This study investigates whether large language models (LLMs) can autonomously generate functionally equivalent malware variants that evade antivirus detection while preserving malicious functionality. To address this, we propose LLMalMorph—a semi-automated framework that requires no model fine-tuning. It leverages function-level code information extraction, structured prompt engineering, and semantics-aware code transformation strategies to produce behaviorally identical variants. Our key contribution lies in tightly integrating LLMs’ semantic understanding with lightweight, semantics-preserving code transformations—bypassing the limitations of syntax-only perturbations or black-box optimization approaches. Evaluated on 10 Windows-based malware samples, LLMalMorph generated 618 variants that reduced average detection rates across major commercial antivirus engines by 72.4%. Moreover, the variants significantly evaded machine learning–based detectors not specifically trained on LLM-generated samples, demonstrating a novel, LLM-driven threat paradigm for adaptive malware evolution.

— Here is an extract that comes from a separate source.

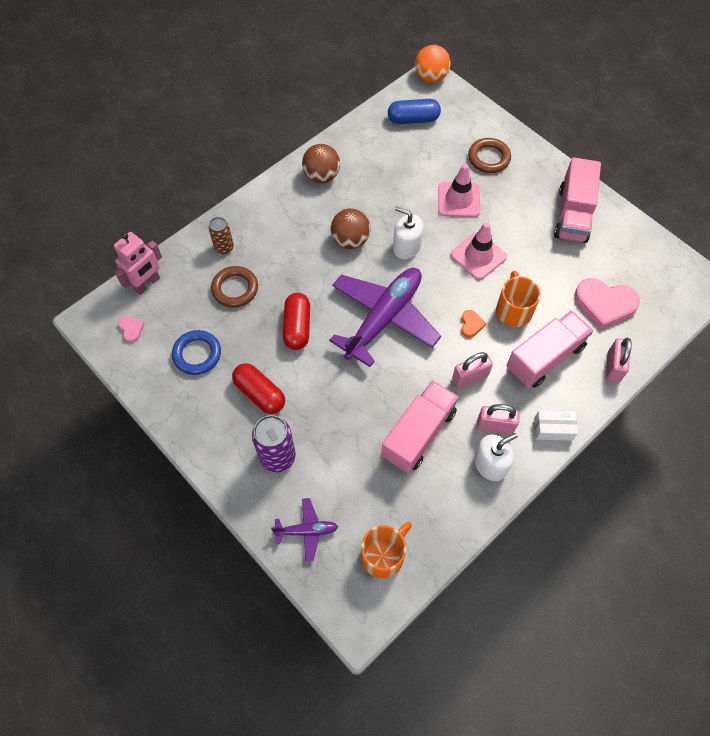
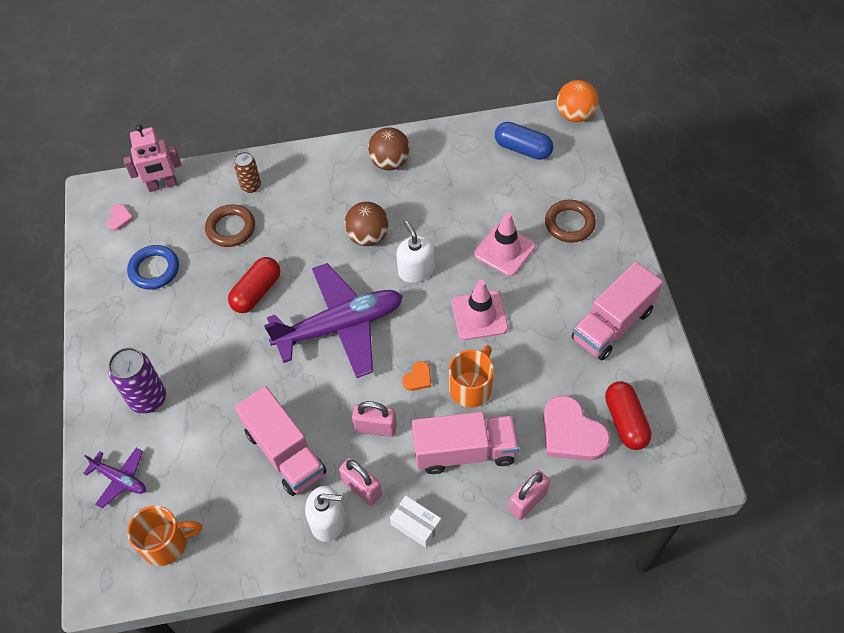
camera: 35 degrees right, 5 degrees down
(260, 394) = (178, 334): red capsule -> red capsule (625, 421)
(418, 434) = (285, 452): pink truck -> pink truck turned 75 degrees clockwise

Large Language Models (LLMs) have transformed software development and automated code generation. Motivated by these advancements, this paper explores the feasibility of LLMs in modifying malware source code to generate variants. We introduce LLMalMorph, a semi-automated framework that leverages semantical and syntactical code comprehension by LLMs to generate new malware variants. LLMalMorph extracts function-level information from the malware source code and employs custom-engineered prompts coupled with strategically defined code transformations to guide the LLM in generating variants without resource-intensive fine-tuning. To evaluate LLMalMorph, we collected 10 diverse Windows malware samples of varying types, complexity and functionality and generated 618 variants. Our thorough experiments demonstrate that it is possible to reduce the detection rates of antivirus engines of these malware variants to some extent while preserving malware functionalities. In addition, despite not optimizing against any Machine Learning (ML)-based malware detectors, several variants also achieved notable attack success rates against an ML-based malware classifier. We also discuss the limitations of current LLM capabilities in generating malware variants from source code and assess where this emerging technology stands in the broader context of malware variant generation.